The reaction of regional governments has exposed the bankruptcy of every variety of bourgeois nationalism. Argentine President Javier Milei and Ecuadorian President Daniel Noboa have openly aligned themselves with Trump. Supposedly aimed at cartels, US and Ecuadorian forces launched “Operation Total Extermination” in March, leaving a trail of reports of destroyed farming plots and tortured agricultural workers.

The nominally “left” governments have been no less complicit. Mexican President Claudia Sheinbaum dropped her objections to the boat strikes after negotiating an arrangement for the Mexican Navy to intercept suspected vessels off Mexico’s coast, even as she faces a scandal over secret CIA operations within Mexican soil, including targeted assassinations of alleged drug lords. Her focus has remained deepening military and intelligence collaboration with Washington to appease Trump’s threats to deploy US troops across the border.
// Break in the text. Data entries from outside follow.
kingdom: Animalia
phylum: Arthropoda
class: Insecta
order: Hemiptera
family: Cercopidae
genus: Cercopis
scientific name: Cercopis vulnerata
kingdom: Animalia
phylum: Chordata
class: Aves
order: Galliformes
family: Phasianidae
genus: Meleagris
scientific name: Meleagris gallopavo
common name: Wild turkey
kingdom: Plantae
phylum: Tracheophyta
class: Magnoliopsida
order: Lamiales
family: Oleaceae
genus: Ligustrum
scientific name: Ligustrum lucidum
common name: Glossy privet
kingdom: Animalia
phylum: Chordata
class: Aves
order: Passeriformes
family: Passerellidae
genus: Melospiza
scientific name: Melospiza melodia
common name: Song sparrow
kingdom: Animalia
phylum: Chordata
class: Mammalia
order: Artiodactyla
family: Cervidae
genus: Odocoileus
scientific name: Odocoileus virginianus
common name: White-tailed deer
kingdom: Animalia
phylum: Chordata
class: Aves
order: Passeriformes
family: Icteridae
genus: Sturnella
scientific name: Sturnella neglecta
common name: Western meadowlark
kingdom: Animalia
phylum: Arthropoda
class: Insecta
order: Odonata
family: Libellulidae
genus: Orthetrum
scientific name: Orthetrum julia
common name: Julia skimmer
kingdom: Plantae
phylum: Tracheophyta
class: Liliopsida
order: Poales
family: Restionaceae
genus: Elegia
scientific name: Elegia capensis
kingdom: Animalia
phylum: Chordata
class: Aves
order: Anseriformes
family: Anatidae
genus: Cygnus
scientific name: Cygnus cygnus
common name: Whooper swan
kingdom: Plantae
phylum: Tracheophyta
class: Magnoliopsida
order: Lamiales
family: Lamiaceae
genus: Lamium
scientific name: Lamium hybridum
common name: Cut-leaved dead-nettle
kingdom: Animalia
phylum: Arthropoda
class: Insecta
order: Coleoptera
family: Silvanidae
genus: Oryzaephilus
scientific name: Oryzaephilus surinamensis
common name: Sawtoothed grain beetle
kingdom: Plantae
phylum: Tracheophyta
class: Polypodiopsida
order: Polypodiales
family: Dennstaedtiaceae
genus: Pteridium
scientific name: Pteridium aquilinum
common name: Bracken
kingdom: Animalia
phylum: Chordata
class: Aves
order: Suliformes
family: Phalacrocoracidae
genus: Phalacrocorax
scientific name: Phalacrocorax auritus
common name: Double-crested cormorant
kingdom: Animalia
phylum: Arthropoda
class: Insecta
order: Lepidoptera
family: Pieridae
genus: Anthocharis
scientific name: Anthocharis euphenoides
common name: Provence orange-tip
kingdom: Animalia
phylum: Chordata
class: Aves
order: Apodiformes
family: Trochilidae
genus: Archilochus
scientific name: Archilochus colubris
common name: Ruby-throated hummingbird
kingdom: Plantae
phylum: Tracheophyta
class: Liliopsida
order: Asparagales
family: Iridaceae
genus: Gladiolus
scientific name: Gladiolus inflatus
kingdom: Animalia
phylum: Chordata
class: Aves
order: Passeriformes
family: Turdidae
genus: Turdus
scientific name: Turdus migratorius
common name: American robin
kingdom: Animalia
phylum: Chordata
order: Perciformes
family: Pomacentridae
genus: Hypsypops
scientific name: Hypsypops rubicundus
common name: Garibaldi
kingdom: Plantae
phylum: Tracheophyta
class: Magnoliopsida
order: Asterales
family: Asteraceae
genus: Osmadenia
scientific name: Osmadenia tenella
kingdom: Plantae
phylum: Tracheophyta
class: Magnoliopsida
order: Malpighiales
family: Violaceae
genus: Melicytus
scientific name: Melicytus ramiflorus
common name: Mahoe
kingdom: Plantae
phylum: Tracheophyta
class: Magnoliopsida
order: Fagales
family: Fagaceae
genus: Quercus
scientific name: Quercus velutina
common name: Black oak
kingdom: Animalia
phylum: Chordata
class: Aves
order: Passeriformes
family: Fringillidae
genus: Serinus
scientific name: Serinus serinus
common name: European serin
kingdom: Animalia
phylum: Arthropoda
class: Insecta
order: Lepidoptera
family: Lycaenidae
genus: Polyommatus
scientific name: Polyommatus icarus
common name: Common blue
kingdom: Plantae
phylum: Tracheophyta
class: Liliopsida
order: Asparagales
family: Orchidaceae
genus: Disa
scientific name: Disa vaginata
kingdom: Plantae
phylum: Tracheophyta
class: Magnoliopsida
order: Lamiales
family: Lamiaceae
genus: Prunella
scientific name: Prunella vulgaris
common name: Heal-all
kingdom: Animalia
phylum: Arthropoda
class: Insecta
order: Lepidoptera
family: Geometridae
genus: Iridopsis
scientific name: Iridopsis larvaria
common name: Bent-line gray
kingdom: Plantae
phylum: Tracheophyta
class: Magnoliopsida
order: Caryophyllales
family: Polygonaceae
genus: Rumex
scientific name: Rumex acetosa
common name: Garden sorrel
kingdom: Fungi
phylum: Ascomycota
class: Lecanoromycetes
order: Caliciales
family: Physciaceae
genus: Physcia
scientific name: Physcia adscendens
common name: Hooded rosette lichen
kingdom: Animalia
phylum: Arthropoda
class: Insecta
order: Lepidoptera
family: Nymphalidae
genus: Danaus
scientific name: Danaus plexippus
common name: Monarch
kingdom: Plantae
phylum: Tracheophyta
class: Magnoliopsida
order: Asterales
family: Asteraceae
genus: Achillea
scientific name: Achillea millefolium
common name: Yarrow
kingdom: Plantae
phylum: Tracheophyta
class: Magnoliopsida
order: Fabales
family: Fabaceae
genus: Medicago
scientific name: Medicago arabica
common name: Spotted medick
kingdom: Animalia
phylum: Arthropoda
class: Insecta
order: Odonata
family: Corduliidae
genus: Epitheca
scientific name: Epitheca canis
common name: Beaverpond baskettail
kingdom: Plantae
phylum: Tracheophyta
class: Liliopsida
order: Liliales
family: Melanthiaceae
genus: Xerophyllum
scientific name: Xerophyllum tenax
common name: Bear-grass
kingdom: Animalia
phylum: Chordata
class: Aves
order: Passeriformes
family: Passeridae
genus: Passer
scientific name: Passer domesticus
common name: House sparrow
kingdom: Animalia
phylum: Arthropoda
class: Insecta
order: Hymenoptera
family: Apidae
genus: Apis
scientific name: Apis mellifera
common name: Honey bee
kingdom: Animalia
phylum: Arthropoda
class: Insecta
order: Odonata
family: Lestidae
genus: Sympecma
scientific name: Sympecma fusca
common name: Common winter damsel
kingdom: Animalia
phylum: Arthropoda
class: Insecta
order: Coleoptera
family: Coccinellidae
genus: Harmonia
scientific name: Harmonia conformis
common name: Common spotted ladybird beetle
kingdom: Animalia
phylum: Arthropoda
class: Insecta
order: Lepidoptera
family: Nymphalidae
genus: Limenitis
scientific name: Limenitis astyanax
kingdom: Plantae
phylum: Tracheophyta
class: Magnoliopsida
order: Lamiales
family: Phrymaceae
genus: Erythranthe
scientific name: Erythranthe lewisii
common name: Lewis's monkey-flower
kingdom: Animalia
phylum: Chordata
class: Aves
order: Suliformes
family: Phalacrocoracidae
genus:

Colombian President Gustavo Petro has criticized the boat strikes, but this criticism has not gone beyond calling for emergency UN and OAS meetings after the abduction of Maduro, even as Colombian citizens are among the boat-strike dead. Both Petro and Brazilian President Luiz Inácio Lula da Silva, after their White House meetings—February 3 and May 7, respectively, each kissing Trump’s ring and praising the serial killer to his face—have not issued a single public protest against the boat strikes.

In April, Lula signed a partnership with Washington for joint drug and weapons interdiction; on May 29 he denounced the US “terrorist” designation of Brazilian gangs as a threat to Brazilian sovereignty.

In all three cases, the largest regional powers are ruled by “left” nationalists that have accommodated Trump and remained complicit in the neocolonial coup against Venezuela, the deepening strangulation of Cuba and the US campaign of murder on the high seas. US imperialism’s drive to recolonize Latin America cannot be opposed by relying on any section of the capitalist ruling elites.

It is an unmistakable confirmation of Leon Trotsky’s Theory of Permanent Revolution, which established that only the working class, by taking power as part of the world socialist revolution, can fulfill democratic tasks in countries of belated capitalist development, including opposing imperialist oppression.

The response by the Democratic Party in the United States only confirms that the militarist onslaught to recolonize Latin America is a bipartisan policy. Democrats introduced war-powers resolutions that failed, knowing that they would not pass or stop a single strike. Some Democratic members of Congress said they emerged from classified briefings “disturbed” and “frustrated” but did not go beyond demanding Hegseth turn over unedited strike footage or risk losing 25 percent of his travel budget.

Meanwhile, the same Democratic caucus has voted for the military budgets and appropriations that sustain the strikes.

The boat strikes escalate the bipartisan “war on drugs,” long a cover for imperialist efforts to dominate Latin America, which disbursed billions for the murderous Plan Colombia and Plan Mérida in Mexico with support from the Democratic Party.

A government that has claimed the right to kill on the high seas without charges or even bothering to identify its victims will not hesitate to turn those same methods against workers, protesters and political opponents inside the United States.

This accelerating effort to impose fascist forms of rule is an international process and fighting it cannot be entrusted to the Democrats or any bourgeois nationalist tendency. It requires the independent political mobilization of the working class in the United States, across the Americas and internationally to abolish the source of war and dictatorship: the capitalist profit system.